Alors, sans paraître déployer le moindre effort, il retourna Léon Mallet sur le ventre afin que le sang ne l’étouffât pas en coulant dans sa gorge et le laissa finalement aux soins éplorés de sa femme.

Les autres pèlerins avaient suivi la scène avec un intérêt évident et Hughes ne put s’empêcher de rire.

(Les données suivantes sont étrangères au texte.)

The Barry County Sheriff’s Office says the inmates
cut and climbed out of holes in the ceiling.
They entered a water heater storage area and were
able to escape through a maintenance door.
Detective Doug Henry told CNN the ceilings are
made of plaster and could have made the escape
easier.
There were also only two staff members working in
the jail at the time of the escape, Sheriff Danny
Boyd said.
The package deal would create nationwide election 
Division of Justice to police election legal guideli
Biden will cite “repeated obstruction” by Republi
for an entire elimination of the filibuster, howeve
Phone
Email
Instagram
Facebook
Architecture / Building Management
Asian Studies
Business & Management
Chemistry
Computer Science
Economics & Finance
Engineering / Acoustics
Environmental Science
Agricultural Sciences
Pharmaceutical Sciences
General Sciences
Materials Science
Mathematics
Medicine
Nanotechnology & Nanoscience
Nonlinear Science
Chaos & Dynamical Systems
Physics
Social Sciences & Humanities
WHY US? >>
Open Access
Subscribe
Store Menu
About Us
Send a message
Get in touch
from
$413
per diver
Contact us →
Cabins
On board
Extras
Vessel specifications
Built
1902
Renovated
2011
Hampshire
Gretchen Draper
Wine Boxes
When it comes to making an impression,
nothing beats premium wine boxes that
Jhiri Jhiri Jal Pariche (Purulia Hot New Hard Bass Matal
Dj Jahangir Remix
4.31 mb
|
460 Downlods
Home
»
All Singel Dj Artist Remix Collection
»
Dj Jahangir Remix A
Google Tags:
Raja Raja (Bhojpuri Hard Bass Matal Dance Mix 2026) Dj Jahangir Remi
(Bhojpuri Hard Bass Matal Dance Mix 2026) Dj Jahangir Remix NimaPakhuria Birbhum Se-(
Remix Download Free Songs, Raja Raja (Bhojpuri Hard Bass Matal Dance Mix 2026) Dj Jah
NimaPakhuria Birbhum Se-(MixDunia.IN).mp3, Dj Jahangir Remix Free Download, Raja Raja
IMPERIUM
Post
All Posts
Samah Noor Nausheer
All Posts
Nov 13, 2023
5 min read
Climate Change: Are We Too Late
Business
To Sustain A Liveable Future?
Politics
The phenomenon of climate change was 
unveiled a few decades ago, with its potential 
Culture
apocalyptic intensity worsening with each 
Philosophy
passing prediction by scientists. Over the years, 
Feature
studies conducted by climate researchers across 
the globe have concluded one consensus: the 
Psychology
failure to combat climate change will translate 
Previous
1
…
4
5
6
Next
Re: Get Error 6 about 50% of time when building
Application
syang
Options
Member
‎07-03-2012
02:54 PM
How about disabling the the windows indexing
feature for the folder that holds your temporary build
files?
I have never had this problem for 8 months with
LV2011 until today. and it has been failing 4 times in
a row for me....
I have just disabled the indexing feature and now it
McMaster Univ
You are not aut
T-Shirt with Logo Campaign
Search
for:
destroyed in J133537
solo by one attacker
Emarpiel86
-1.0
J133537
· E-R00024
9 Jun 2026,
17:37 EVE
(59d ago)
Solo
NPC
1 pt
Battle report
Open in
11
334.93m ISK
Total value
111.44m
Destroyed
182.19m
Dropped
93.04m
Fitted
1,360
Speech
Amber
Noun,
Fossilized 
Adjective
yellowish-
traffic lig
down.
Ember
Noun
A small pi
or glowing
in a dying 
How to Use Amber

-    Je ne vous savais pas si rude compagnon, frère étranger. Vous avez retourné ce bonhomme aussi facilement que s’il était un sac de blé. Et on dirait aussi que vous savez vous servir de vos poings.

-    Oh, tous savoir chez nous, fit Bran modestement. Et je ne pas être très fort. Ma vénérée père être l’homme qui pouvoir porter une sanglier sous chacun des bras.

-    Je ne suis pas sûr que le frère n’en serait pas capable, dit Ausbert Ancelin. Il fallait le voir durant la bataille contre les routiers! Il avait empoigné une grosse branche et frappait à tour de bras sur l’ennemi. Ça tombait autour de lui comme mouches en automne.

-    Mais puisque vous êtes si vaillant combattant, pourquoi donc être devenu moine? demanda Marjolaine à son tour.

Bran Maelduin rougit comme cela lui arrivait chaque fois que la jeune femme lui adressait la parole et baissa les yeux.

-    Oh, parce que ma vénérée père juger je être de la fragile constitution et tout juste bon à chanter cantiques. Et puis, ajouta-t-il avec un rayonnant sourire qu’il distribua généreusement à tous, je aimer avec tout le cœur le Seigneur Dieu!